INSTRUCTIONS FOR THE TASK
Write the next part of the Spark tutorial below, picking up after its final line.

Spark is a platform for cluster computing. Spark lets you spread data and computations over clusters with multiple nodes (think of each node as a separate computer). Splitting up your data makes it easier to work with very large datasets because each node only works with a small amount of data.
  
As each node works on its own subset of the total data, it also carries out a part of the total calculations required, so that both data processing and computation are performed in parallel over the nodes in the cluster. It is a fact that parallel computation can make certain types of programming tasks much faster.
  
However, with greater computing power comes greater complexity.
  
Deciding whether or not Spark is the best solution for your problem takes some experience, but you can consider questions like:
  
- Is my data too big to work with on a single machine?
- Can my calculations be easily parallelized?

### Using Spark in Python
  
The first step in using Spark is connecting to a cluster.
  
In practice, the cluster will be hosted on a remote machine that's connected to all other nodes. There will be one computer, called the master that manages splitting up the data and the computations. The master is connected to the rest of the computers in the cluster, which are called worker. The master sends the workers data and calculations to run, and they send their results back to the master.
  
When you're just getting started with Spark it's simpler to just run a cluster locally. Thus, for this course, instead of connecting to another computer, all computations will be run on DataCamp's servers in a simulated cluster.
  
Creating the connection is as simple as creating an instance of the `SparkContext` class. The class constructor takes a few optional arguments that allow you to specify the attributes of the cluster you're connecting to.
  
An object holding all these attributes can be created with the `SparkConf()` constructor. Take a look at the [documentation](http://spark.apache.org/docs/3.0.0/api/python/pyspark.html) for all the details!
  

### Examining The SparkContext
  
In this exercise you'll get familiar with the `SparkContext`.
  
You'll probably notice that code takes longer to run than you might expect. This is because Spark is some serious software. It takes more time to start up than you might be used to. You may also find that running simpler computations might take longer than expected. That's because all the optimizations that Spark has under its hood are designed for complicated operations with big data sets. That means that for simple or small problems Spark may actually perform worse than some other solutions!
  
Get to know the `SparkContext`.
  
- Call `print()` on `pyspark.SparkContext` to verify there's a `SparkContext` in your environment.
- `print()` `pyspark.SparkContext.version` to see what version of Spark is running on your cluster.

In [2]:
sc = pyspark.SparkContext()

# Verify SparkContext
print(sc)

# Print Spark version
print(sc.version)

sc.stop()

Setting default log level to "WARN".
To adjust logging level use sc.setLogLevel(newLevel). For SparkR, use setLogLevel(newLevel).
23/08/24 12:33:42 WARN NativeCodeLoader: Unable to load native-hadoop library for your platform... using builtin-java classes where applicable


<SparkContext master=local[*] appName=pyspark-shell>
3.4.1


Awesome! You're up and running with Spark.

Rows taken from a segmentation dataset

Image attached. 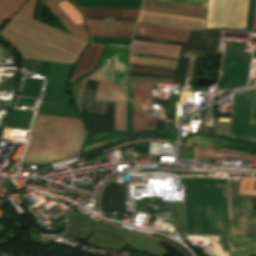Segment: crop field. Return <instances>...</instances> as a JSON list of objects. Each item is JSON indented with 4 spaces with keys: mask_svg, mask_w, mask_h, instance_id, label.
Returning <instances> with one entry per match:
<instances>
[{
    "mask_svg": "<svg viewBox=\"0 0 256 256\" xmlns=\"http://www.w3.org/2000/svg\"><path fill=\"white\" fill-rule=\"evenodd\" d=\"M45 133L42 143L29 142L24 162L48 164L78 156L85 139L79 119L36 114L32 130Z\"/></svg>",
    "mask_w": 256,
    "mask_h": 256,
    "instance_id": "8a807250",
    "label": "crop field"
},
{
    "mask_svg": "<svg viewBox=\"0 0 256 256\" xmlns=\"http://www.w3.org/2000/svg\"><path fill=\"white\" fill-rule=\"evenodd\" d=\"M87 80H100L95 102H116L115 107V130H124L126 128V96L123 91V85L115 84L100 69L92 75L81 79L73 85V95L75 104L80 111L81 97ZM81 112V111H80Z\"/></svg>",
    "mask_w": 256,
    "mask_h": 256,
    "instance_id": "ac0d7876",
    "label": "crop field"
},
{
    "mask_svg": "<svg viewBox=\"0 0 256 256\" xmlns=\"http://www.w3.org/2000/svg\"><path fill=\"white\" fill-rule=\"evenodd\" d=\"M249 0H209L205 28L245 29Z\"/></svg>",
    "mask_w": 256,
    "mask_h": 256,
    "instance_id": "34b2d1b8",
    "label": "crop field"
},
{
    "mask_svg": "<svg viewBox=\"0 0 256 256\" xmlns=\"http://www.w3.org/2000/svg\"><path fill=\"white\" fill-rule=\"evenodd\" d=\"M99 81H88L82 98V116L90 133L113 131L114 104L94 103Z\"/></svg>",
    "mask_w": 256,
    "mask_h": 256,
    "instance_id": "412701ff",
    "label": "crop field"
},
{
    "mask_svg": "<svg viewBox=\"0 0 256 256\" xmlns=\"http://www.w3.org/2000/svg\"><path fill=\"white\" fill-rule=\"evenodd\" d=\"M114 59V67L111 71V60ZM99 68L106 73L115 83L123 84L128 69V48L107 46L105 55Z\"/></svg>",
    "mask_w": 256,
    "mask_h": 256,
    "instance_id": "f4fd0767",
    "label": "crop field"
},
{
    "mask_svg": "<svg viewBox=\"0 0 256 256\" xmlns=\"http://www.w3.org/2000/svg\"><path fill=\"white\" fill-rule=\"evenodd\" d=\"M138 21L197 29L203 28L204 19L142 10Z\"/></svg>",
    "mask_w": 256,
    "mask_h": 256,
    "instance_id": "dd49c442",
    "label": "crop field"
},
{
    "mask_svg": "<svg viewBox=\"0 0 256 256\" xmlns=\"http://www.w3.org/2000/svg\"><path fill=\"white\" fill-rule=\"evenodd\" d=\"M65 0H43V2L49 7V9L56 15V17L62 22V24L69 30V32L77 37H80L87 41L88 34L86 32L84 23L75 26L73 22L68 18L64 11L59 7L57 3ZM37 0H29L19 13L29 17H33L34 9Z\"/></svg>",
    "mask_w": 256,
    "mask_h": 256,
    "instance_id": "e52e79f7",
    "label": "crop field"
},
{
    "mask_svg": "<svg viewBox=\"0 0 256 256\" xmlns=\"http://www.w3.org/2000/svg\"><path fill=\"white\" fill-rule=\"evenodd\" d=\"M255 89L238 96L232 137L247 140Z\"/></svg>",
    "mask_w": 256,
    "mask_h": 256,
    "instance_id": "d8731c3e",
    "label": "crop field"
},
{
    "mask_svg": "<svg viewBox=\"0 0 256 256\" xmlns=\"http://www.w3.org/2000/svg\"><path fill=\"white\" fill-rule=\"evenodd\" d=\"M190 31L138 23L135 35L186 41Z\"/></svg>",
    "mask_w": 256,
    "mask_h": 256,
    "instance_id": "5a996713",
    "label": "crop field"
},
{
    "mask_svg": "<svg viewBox=\"0 0 256 256\" xmlns=\"http://www.w3.org/2000/svg\"><path fill=\"white\" fill-rule=\"evenodd\" d=\"M245 201H234L235 220L230 221L232 236L245 237L244 228L256 227V218H249L250 205H244Z\"/></svg>",
    "mask_w": 256,
    "mask_h": 256,
    "instance_id": "3316defc",
    "label": "crop field"
},
{
    "mask_svg": "<svg viewBox=\"0 0 256 256\" xmlns=\"http://www.w3.org/2000/svg\"><path fill=\"white\" fill-rule=\"evenodd\" d=\"M102 211L117 212L116 219L123 220L124 186L111 185L101 199Z\"/></svg>",
    "mask_w": 256,
    "mask_h": 256,
    "instance_id": "28ad6ade",
    "label": "crop field"
},
{
    "mask_svg": "<svg viewBox=\"0 0 256 256\" xmlns=\"http://www.w3.org/2000/svg\"><path fill=\"white\" fill-rule=\"evenodd\" d=\"M103 48L104 46L89 45V47L86 49L85 53L83 54L81 60L79 61L71 77L70 82L92 71L96 67Z\"/></svg>",
    "mask_w": 256,
    "mask_h": 256,
    "instance_id": "d1516ede",
    "label": "crop field"
},
{
    "mask_svg": "<svg viewBox=\"0 0 256 256\" xmlns=\"http://www.w3.org/2000/svg\"><path fill=\"white\" fill-rule=\"evenodd\" d=\"M180 48L181 47L178 46L165 45L159 43L133 41L131 52L148 53L178 58Z\"/></svg>",
    "mask_w": 256,
    "mask_h": 256,
    "instance_id": "22f410ed",
    "label": "crop field"
},
{
    "mask_svg": "<svg viewBox=\"0 0 256 256\" xmlns=\"http://www.w3.org/2000/svg\"><path fill=\"white\" fill-rule=\"evenodd\" d=\"M238 158L256 161V157L195 147L193 159Z\"/></svg>",
    "mask_w": 256,
    "mask_h": 256,
    "instance_id": "cbeb9de0",
    "label": "crop field"
},
{
    "mask_svg": "<svg viewBox=\"0 0 256 256\" xmlns=\"http://www.w3.org/2000/svg\"><path fill=\"white\" fill-rule=\"evenodd\" d=\"M151 83L134 82V104L149 113Z\"/></svg>",
    "mask_w": 256,
    "mask_h": 256,
    "instance_id": "5142ce71",
    "label": "crop field"
},
{
    "mask_svg": "<svg viewBox=\"0 0 256 256\" xmlns=\"http://www.w3.org/2000/svg\"><path fill=\"white\" fill-rule=\"evenodd\" d=\"M90 29L133 31L136 22L87 20Z\"/></svg>",
    "mask_w": 256,
    "mask_h": 256,
    "instance_id": "d9b57169",
    "label": "crop field"
},
{
    "mask_svg": "<svg viewBox=\"0 0 256 256\" xmlns=\"http://www.w3.org/2000/svg\"><path fill=\"white\" fill-rule=\"evenodd\" d=\"M227 239L231 256H249V254L256 253V243L252 241L229 237Z\"/></svg>",
    "mask_w": 256,
    "mask_h": 256,
    "instance_id": "733c2abd",
    "label": "crop field"
},
{
    "mask_svg": "<svg viewBox=\"0 0 256 256\" xmlns=\"http://www.w3.org/2000/svg\"><path fill=\"white\" fill-rule=\"evenodd\" d=\"M184 48L185 47H182V49H181V53H180V57H179V60H178V66H177V71H176L175 77L148 74V73H140V72H132V71H130L128 75L145 76V77L175 78L174 83H181V85L184 86V77H185L188 61H189V58H190V57H182Z\"/></svg>",
    "mask_w": 256,
    "mask_h": 256,
    "instance_id": "4a817a6b",
    "label": "crop field"
},
{
    "mask_svg": "<svg viewBox=\"0 0 256 256\" xmlns=\"http://www.w3.org/2000/svg\"><path fill=\"white\" fill-rule=\"evenodd\" d=\"M26 0H0V28Z\"/></svg>",
    "mask_w": 256,
    "mask_h": 256,
    "instance_id": "bc2a9ffb",
    "label": "crop field"
},
{
    "mask_svg": "<svg viewBox=\"0 0 256 256\" xmlns=\"http://www.w3.org/2000/svg\"><path fill=\"white\" fill-rule=\"evenodd\" d=\"M83 13L137 16L139 10L79 7Z\"/></svg>",
    "mask_w": 256,
    "mask_h": 256,
    "instance_id": "214f88e0",
    "label": "crop field"
},
{
    "mask_svg": "<svg viewBox=\"0 0 256 256\" xmlns=\"http://www.w3.org/2000/svg\"><path fill=\"white\" fill-rule=\"evenodd\" d=\"M143 4L167 7V8H174V9H181V10H188V11H195V12H202V13H205V10H206V8H203V7L175 4V3L155 1V0H144Z\"/></svg>",
    "mask_w": 256,
    "mask_h": 256,
    "instance_id": "92a150f3",
    "label": "crop field"
},
{
    "mask_svg": "<svg viewBox=\"0 0 256 256\" xmlns=\"http://www.w3.org/2000/svg\"><path fill=\"white\" fill-rule=\"evenodd\" d=\"M126 142H128L126 134H121V135L115 136V137H113V138H110V139L101 141V142H99V143L86 146V147L84 148V152H87V151H89V150L98 148V147L103 146V145H105L106 148L109 149V148L118 146V145H120V144L126 143ZM84 152H83V153H84Z\"/></svg>",
    "mask_w": 256,
    "mask_h": 256,
    "instance_id": "dafd665d",
    "label": "crop field"
},
{
    "mask_svg": "<svg viewBox=\"0 0 256 256\" xmlns=\"http://www.w3.org/2000/svg\"><path fill=\"white\" fill-rule=\"evenodd\" d=\"M131 62L152 65V66H162V67H172L176 68L177 62L167 61L161 59H147V58H139V57H131Z\"/></svg>",
    "mask_w": 256,
    "mask_h": 256,
    "instance_id": "00972430",
    "label": "crop field"
},
{
    "mask_svg": "<svg viewBox=\"0 0 256 256\" xmlns=\"http://www.w3.org/2000/svg\"><path fill=\"white\" fill-rule=\"evenodd\" d=\"M60 7L65 11L75 25L83 23L84 19L81 13L74 8L68 1L59 3Z\"/></svg>",
    "mask_w": 256,
    "mask_h": 256,
    "instance_id": "a9b5d70f",
    "label": "crop field"
},
{
    "mask_svg": "<svg viewBox=\"0 0 256 256\" xmlns=\"http://www.w3.org/2000/svg\"><path fill=\"white\" fill-rule=\"evenodd\" d=\"M148 115L141 112L137 107L134 106V122L133 131H140L147 129Z\"/></svg>",
    "mask_w": 256,
    "mask_h": 256,
    "instance_id": "4177f3b9",
    "label": "crop field"
},
{
    "mask_svg": "<svg viewBox=\"0 0 256 256\" xmlns=\"http://www.w3.org/2000/svg\"><path fill=\"white\" fill-rule=\"evenodd\" d=\"M256 194V178L240 181L239 195Z\"/></svg>",
    "mask_w": 256,
    "mask_h": 256,
    "instance_id": "730fd06b",
    "label": "crop field"
},
{
    "mask_svg": "<svg viewBox=\"0 0 256 256\" xmlns=\"http://www.w3.org/2000/svg\"><path fill=\"white\" fill-rule=\"evenodd\" d=\"M93 36L131 38L133 32L90 30Z\"/></svg>",
    "mask_w": 256,
    "mask_h": 256,
    "instance_id": "eef30255",
    "label": "crop field"
},
{
    "mask_svg": "<svg viewBox=\"0 0 256 256\" xmlns=\"http://www.w3.org/2000/svg\"><path fill=\"white\" fill-rule=\"evenodd\" d=\"M142 8L152 9V10H159V11H166V12H173V13H180V14H187V15H194V16H201V17H204V15H205V14H202V13H195V12H188V11H181V10H174V9L146 6V5H143Z\"/></svg>",
    "mask_w": 256,
    "mask_h": 256,
    "instance_id": "ae1a2a85",
    "label": "crop field"
},
{
    "mask_svg": "<svg viewBox=\"0 0 256 256\" xmlns=\"http://www.w3.org/2000/svg\"><path fill=\"white\" fill-rule=\"evenodd\" d=\"M227 210L229 220L234 219L233 215V205H232V198H231V180L227 179Z\"/></svg>",
    "mask_w": 256,
    "mask_h": 256,
    "instance_id": "d3111659",
    "label": "crop field"
},
{
    "mask_svg": "<svg viewBox=\"0 0 256 256\" xmlns=\"http://www.w3.org/2000/svg\"><path fill=\"white\" fill-rule=\"evenodd\" d=\"M126 80L146 81V82H166V83H173V81H174V79L144 78V77H132V76H127Z\"/></svg>",
    "mask_w": 256,
    "mask_h": 256,
    "instance_id": "750c4746",
    "label": "crop field"
},
{
    "mask_svg": "<svg viewBox=\"0 0 256 256\" xmlns=\"http://www.w3.org/2000/svg\"><path fill=\"white\" fill-rule=\"evenodd\" d=\"M162 1H169V2H176V3H182V4H189V5H196V6L206 7V2L197 1V0H162Z\"/></svg>",
    "mask_w": 256,
    "mask_h": 256,
    "instance_id": "bd1437ed",
    "label": "crop field"
},
{
    "mask_svg": "<svg viewBox=\"0 0 256 256\" xmlns=\"http://www.w3.org/2000/svg\"><path fill=\"white\" fill-rule=\"evenodd\" d=\"M132 122H133V104L128 100V111H127L128 131H132Z\"/></svg>",
    "mask_w": 256,
    "mask_h": 256,
    "instance_id": "1d83c4d3",
    "label": "crop field"
},
{
    "mask_svg": "<svg viewBox=\"0 0 256 256\" xmlns=\"http://www.w3.org/2000/svg\"><path fill=\"white\" fill-rule=\"evenodd\" d=\"M248 141L256 142V124L251 123Z\"/></svg>",
    "mask_w": 256,
    "mask_h": 256,
    "instance_id": "120bbe31",
    "label": "crop field"
},
{
    "mask_svg": "<svg viewBox=\"0 0 256 256\" xmlns=\"http://www.w3.org/2000/svg\"><path fill=\"white\" fill-rule=\"evenodd\" d=\"M125 86L127 95L133 101V82L125 81Z\"/></svg>",
    "mask_w": 256,
    "mask_h": 256,
    "instance_id": "d32e631a",
    "label": "crop field"
},
{
    "mask_svg": "<svg viewBox=\"0 0 256 256\" xmlns=\"http://www.w3.org/2000/svg\"><path fill=\"white\" fill-rule=\"evenodd\" d=\"M85 16L137 19V17H128V16H110V15H92V14H85Z\"/></svg>",
    "mask_w": 256,
    "mask_h": 256,
    "instance_id": "5866460e",
    "label": "crop field"
},
{
    "mask_svg": "<svg viewBox=\"0 0 256 256\" xmlns=\"http://www.w3.org/2000/svg\"><path fill=\"white\" fill-rule=\"evenodd\" d=\"M130 70L174 76V74H171V73H163V72H156V71H149V70H141V69H134V68H130Z\"/></svg>",
    "mask_w": 256,
    "mask_h": 256,
    "instance_id": "028f5c9d",
    "label": "crop field"
},
{
    "mask_svg": "<svg viewBox=\"0 0 256 256\" xmlns=\"http://www.w3.org/2000/svg\"><path fill=\"white\" fill-rule=\"evenodd\" d=\"M155 129L164 130V121L156 119Z\"/></svg>",
    "mask_w": 256,
    "mask_h": 256,
    "instance_id": "e1f06a70",
    "label": "crop field"
},
{
    "mask_svg": "<svg viewBox=\"0 0 256 256\" xmlns=\"http://www.w3.org/2000/svg\"><path fill=\"white\" fill-rule=\"evenodd\" d=\"M87 19H99V20H124V21H136V20H129V19H111V18H94V17H86Z\"/></svg>",
    "mask_w": 256,
    "mask_h": 256,
    "instance_id": "0bd39190",
    "label": "crop field"
},
{
    "mask_svg": "<svg viewBox=\"0 0 256 256\" xmlns=\"http://www.w3.org/2000/svg\"><path fill=\"white\" fill-rule=\"evenodd\" d=\"M155 118L149 116L148 129H154Z\"/></svg>",
    "mask_w": 256,
    "mask_h": 256,
    "instance_id": "b80d0937",
    "label": "crop field"
},
{
    "mask_svg": "<svg viewBox=\"0 0 256 256\" xmlns=\"http://www.w3.org/2000/svg\"><path fill=\"white\" fill-rule=\"evenodd\" d=\"M252 121L256 122V96H255V103H254V110H253Z\"/></svg>",
    "mask_w": 256,
    "mask_h": 256,
    "instance_id": "c035e120",
    "label": "crop field"
},
{
    "mask_svg": "<svg viewBox=\"0 0 256 256\" xmlns=\"http://www.w3.org/2000/svg\"><path fill=\"white\" fill-rule=\"evenodd\" d=\"M253 29H256V9H255V17H254V25H253Z\"/></svg>",
    "mask_w": 256,
    "mask_h": 256,
    "instance_id": "c21b1889",
    "label": "crop field"
},
{
    "mask_svg": "<svg viewBox=\"0 0 256 256\" xmlns=\"http://www.w3.org/2000/svg\"><path fill=\"white\" fill-rule=\"evenodd\" d=\"M249 239H256V238H249Z\"/></svg>",
    "mask_w": 256,
    "mask_h": 256,
    "instance_id": "03da06ac",
    "label": "crop field"
}]
</instances>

THE REPLY
### Using DataFrames
  
Spark's core data structure is the Resilient Distributed Dataset (RDD). This is a low level object that lets Spark work its magic by splitting data across multiple nodes in the cluster. However, RDDs are hard to work with directly, so in this course you'll be using the Spark DataFrame abstraction built on top of RDDs.
  
The Spark DataFrame was designed to behave a lot like a SQL table (a table with variables in the columns and observations in the rows). Not only are they easier to understand, DataFrames are also more optimized for complicated operations than RDDs.
  
When you start modifying and combining columns and rows of data, there are many ways to arrive at the same result, but some often take much longer than others. When using RDDs, it's up to the data scientist to figure out the right way to optimize the query, but the DataFrame implementation has much of this optimization built in!
  
To start working with Spark DataFrames, you first have to create a `SparkSession` object from your `SparkContext`. You can think of the `SparkContext` as your connection to the cluster and the `SparkSession` as your interface with that connection.
  
Remember, for the rest of this course you'll have a `SparkSession` called spark available in your workspace!
  
---
  
Which of the following is an advantage of Spark DataFrames over RDDs?
  
Possible Answers
  
- [x] Operations using DataFrames are automatically optimized.
- [ ] They are smaller.
- [ ] They can perform more kinds of operations.
- [ ] They can hold more kinds of data.
  
Exactly! This is another way DataFrames are like SQL tables.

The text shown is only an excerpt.